According to the Pew Center on the States 1 in 31 US adults are either in prison or on parole. Men are five times more likely to be imprisoned than women and African-Americans are four times more likely to be imprisoned than white Americans. Is it any wonder that BP is using our prison population to do this dirty and dangerous work? And then denying them the rights to talk to the public and the press as well as the right to wear protective gear and respirators? No one else in society seems to care about these people, their welfare, or their rights. So BP is just following our lead. They found a cheap, disposable work force to clean up their mess for them. They don't have to pay anyone to do the clean up and they get a tax break for doing it to boot! BP has been all about saving money here from the beginning. In fact, the drive to save/make as much money as possible is why we have this problem. Just days before the explosion on the Deepwater Horizon rig as they were finishing the drilling a BP employee made the decision to use six pins to keep the riser pipe in line rather than the recommended twenty-one. That's #2 on this list published on BP's own website for reasons the well failed.

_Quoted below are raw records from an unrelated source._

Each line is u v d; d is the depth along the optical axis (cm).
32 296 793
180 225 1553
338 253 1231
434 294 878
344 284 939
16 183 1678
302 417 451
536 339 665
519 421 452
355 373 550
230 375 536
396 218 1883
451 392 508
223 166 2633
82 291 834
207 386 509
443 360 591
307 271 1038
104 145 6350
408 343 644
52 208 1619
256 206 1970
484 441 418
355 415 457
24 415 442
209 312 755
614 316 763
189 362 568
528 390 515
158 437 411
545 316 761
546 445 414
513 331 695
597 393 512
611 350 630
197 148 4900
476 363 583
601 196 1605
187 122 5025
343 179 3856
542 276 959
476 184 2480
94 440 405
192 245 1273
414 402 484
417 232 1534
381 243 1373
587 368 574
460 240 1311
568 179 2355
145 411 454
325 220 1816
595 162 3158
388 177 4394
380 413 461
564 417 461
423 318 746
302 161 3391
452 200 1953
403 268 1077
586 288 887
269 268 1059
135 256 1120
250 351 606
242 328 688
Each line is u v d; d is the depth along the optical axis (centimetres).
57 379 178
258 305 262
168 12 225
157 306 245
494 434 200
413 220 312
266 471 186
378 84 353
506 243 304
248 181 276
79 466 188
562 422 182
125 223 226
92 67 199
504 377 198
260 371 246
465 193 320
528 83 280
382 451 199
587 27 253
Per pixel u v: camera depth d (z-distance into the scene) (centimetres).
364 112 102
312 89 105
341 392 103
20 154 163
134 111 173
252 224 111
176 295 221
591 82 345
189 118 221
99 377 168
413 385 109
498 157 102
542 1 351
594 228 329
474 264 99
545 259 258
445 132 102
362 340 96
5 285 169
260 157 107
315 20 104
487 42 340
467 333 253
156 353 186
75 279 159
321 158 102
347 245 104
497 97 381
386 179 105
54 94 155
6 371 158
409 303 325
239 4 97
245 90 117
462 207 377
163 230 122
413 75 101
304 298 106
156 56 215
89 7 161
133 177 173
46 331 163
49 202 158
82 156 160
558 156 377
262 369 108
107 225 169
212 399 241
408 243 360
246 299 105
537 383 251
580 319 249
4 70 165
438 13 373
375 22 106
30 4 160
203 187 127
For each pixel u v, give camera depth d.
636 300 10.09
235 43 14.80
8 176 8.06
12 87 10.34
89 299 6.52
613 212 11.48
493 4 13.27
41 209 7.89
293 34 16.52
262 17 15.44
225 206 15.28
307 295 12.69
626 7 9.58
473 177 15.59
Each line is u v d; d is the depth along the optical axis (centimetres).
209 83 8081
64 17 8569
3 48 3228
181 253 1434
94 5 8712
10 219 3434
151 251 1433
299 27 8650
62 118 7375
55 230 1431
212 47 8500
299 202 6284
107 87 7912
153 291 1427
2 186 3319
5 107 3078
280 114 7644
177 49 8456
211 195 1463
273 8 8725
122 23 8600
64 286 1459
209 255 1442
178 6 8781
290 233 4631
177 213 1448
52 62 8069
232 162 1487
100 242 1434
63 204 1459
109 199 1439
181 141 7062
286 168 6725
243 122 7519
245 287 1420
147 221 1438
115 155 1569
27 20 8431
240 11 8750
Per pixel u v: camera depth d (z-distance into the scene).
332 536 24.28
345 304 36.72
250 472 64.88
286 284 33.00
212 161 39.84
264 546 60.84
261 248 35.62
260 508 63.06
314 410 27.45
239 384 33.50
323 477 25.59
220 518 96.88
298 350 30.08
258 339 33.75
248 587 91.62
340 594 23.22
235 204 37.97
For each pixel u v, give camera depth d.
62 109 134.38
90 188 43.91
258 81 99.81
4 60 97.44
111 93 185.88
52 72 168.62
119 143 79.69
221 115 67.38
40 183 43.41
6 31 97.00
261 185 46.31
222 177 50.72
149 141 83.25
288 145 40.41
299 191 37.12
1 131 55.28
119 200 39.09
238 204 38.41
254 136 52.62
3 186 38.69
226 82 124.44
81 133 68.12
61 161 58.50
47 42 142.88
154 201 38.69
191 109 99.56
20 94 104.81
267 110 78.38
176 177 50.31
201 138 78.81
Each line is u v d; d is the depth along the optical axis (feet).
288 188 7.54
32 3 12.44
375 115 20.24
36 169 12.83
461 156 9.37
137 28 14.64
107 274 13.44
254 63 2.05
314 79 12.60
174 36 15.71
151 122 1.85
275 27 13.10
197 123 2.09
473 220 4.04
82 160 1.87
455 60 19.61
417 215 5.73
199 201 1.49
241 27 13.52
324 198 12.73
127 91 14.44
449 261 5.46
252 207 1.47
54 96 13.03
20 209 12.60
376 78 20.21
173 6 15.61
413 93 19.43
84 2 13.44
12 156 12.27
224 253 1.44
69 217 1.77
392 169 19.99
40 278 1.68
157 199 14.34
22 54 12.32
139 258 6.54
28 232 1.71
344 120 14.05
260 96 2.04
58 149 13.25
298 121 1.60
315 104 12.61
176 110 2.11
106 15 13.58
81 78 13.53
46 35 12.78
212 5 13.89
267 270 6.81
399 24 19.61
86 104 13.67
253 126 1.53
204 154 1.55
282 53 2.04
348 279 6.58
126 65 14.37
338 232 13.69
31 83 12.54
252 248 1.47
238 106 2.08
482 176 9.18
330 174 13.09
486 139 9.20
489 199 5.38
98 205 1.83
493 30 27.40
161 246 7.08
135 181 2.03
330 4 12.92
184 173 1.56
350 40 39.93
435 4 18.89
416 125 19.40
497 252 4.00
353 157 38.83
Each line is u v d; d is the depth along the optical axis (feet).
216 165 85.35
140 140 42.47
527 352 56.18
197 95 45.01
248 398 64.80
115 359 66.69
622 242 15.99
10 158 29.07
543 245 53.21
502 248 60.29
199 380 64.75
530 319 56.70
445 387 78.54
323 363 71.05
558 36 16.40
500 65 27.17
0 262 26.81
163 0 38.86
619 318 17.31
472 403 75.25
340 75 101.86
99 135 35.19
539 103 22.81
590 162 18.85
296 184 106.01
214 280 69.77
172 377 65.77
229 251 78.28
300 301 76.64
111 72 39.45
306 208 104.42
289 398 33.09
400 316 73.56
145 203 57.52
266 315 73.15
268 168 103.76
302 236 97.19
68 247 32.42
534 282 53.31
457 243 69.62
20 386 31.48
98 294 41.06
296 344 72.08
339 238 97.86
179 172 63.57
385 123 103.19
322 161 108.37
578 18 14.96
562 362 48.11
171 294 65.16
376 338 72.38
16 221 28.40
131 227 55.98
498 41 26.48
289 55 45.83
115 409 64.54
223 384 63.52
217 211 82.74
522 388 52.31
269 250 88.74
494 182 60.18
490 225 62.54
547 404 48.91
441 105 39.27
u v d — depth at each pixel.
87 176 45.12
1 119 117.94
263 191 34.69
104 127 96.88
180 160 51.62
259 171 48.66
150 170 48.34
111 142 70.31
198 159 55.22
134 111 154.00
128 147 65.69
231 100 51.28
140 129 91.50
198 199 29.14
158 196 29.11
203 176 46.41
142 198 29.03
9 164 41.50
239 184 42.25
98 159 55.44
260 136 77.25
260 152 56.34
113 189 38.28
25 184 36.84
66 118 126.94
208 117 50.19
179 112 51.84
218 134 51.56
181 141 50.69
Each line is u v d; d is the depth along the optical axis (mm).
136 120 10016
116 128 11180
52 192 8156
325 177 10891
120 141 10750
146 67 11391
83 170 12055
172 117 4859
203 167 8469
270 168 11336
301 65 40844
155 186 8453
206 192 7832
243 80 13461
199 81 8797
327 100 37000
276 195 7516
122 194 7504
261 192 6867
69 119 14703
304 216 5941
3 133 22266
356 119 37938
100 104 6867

This is about BP and their behavior, make no mistake. But it's about much more than that. We (that is Americans) have been using free or nearly free prison labor for years. Starting with the mental image of prisoners stamping license plates we now uses these people to clean up highways, mow public right-of-ways, make goods for government usage including basic protective gear for the military, and the list goes on. This is about race relations in America. When African-American men are over-represented in the prison population, and we willingly employ prisoners to do dirty, dangerous, and difficult labor for little or no pay, that's called slavery. We simply find different ways to justify it in our modern era. This Prison-Industrial Complex is the true reason for such harsh sentencing in non-violent drug offender cases that pass though the US Justice System. An excellent example is the 100 to 1 ratio for mandatory minimum sentencing for cocaine and crack as outlined below from www.drugwarfacts.org:

As a result of the 1986 Act, federal law10 requires a five-year mandatory minimum penalty for a first-time trafficking offense involving five grams or more of crack cocaine, or 500 grams or more of powder cocaine, and a ten-year mandatory minimum penalty for a first-time trafficking offense involving 50 grams or more of crack cocaine, or 5,000 grams or more of powder cocaine. Because it takes 100 times more powder cocaine than crack cocaine to trigger the same mandatory minimum penalty, this penalty structure is commonly referred to as the '100-to-1 drug quantity ratio.'"

What is not explained here is that many many times more African-Americans are arrested in possession of crack than white Americans. It's important that we keep feeding the system after all.

So, we feed the system and BP makes use of it. And the end result is that when BP makes an error and releases millions of gallons of crude oil into the Gulf of Mexico and then makes only a half-hearted attempt to keep it off the area's beaches, they call in the free labor to clean it all up later. Nobody will care.